A maior parte desta reação vem do agronegócio: é o segmento que demanda caminhões pesados e extrapesados, de categoria acima de 15 toneladas de PBT (peso bruto total). Este setor vai continuar impulsionando a economia como um todo neste ano e em especial o mercado de caminhões, avalia a Anfavea, que também vê com bons olhos as movimentações que já ocorrem nos demais segmentos de veículos comerciais, como os subsegmentos de semileves, leves e médios.

“O varejo está começando a crescer por conta da distribuição maior nos centros urbanos; setores como o de bebidas e químico denotam que outros segmentos da economia estão retomando; isso mostra que estamos no caminho de crescimento em linha com as projeções para o ano”, analisa Moraes.

O primeiro mês ainda é insuficiente para prever com certeza o que será do mercado nos próximos meses do ano, mas a Anfavea sustenta a projeção de que este será um período de crescimento, dada as condições atuais. Logo no início de 2018, ao apresentar o balanço de 2017, as fabricantes divulgaram previsões que mostram um mercado em curva ascendente: as montadoras apostam que os negócios devem superar as 79 mil unidades vendidas, incluindo caminhões e ônibus (a Anfavea não separa as projeções do segmento pesado). Se acertar, isso significará um aumento de quase 25% sobre o volume de 63,7 mil feito no ano passado. Também não será o suficiente para recuperar todas as perdas dos últimos quatro anos, mas é um começo.

“É um número robusto [aumento de 24,7% das vendas] e possível de atingir. Está em linha com o que foi dito pelas montadoras durante a Fenatran, que apostaram em índices de crescimento entre 20% e 30%”, conclui.

PRODUÇÃO E EXPORTAÇÕES

“As empresas estão fazendo suas malas e todas estão procurando clientes lá fora.” É com humor que Moraes conta a rotina das montadoras instaladas no Brasil ao planejar expandir seus negócios além das fronteiras. “A ideia é ter um mix equilibrado entre mercado interno e exportação justamente para quando houver volatilidade, ter uma produção mais equilibrada”, defende. “Não há um consenso, mas há montadoras que defendem que o ideal deveria ser de 40% do volume de produção destinado às exportações”, explica.

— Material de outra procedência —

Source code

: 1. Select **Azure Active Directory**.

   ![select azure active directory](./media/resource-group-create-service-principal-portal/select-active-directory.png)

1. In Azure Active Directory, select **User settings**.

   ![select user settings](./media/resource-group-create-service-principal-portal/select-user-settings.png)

Desde o ano passado, os números de exportações têm sido animadores para o setor, que não perdeu o ritmo em janeiro: registrou aumento de 83% dos embarques sobre igual mês de 2017, para um total de 1,95 mil unidades. A meta é chegar no fim do ano com 42,2 mil unidades vendidas lá fora, alta de 12,8%, na somatória com chassis de ônibus.

Para sustentar os negócios aqui e lá fora, a produção segue mais acelerada: no primeiro mês do ano, as linhas de montagem entregaram 57% mais caminhões do que em idêntico período do ano passado, com volume pouco acima dos 7 mil veículos.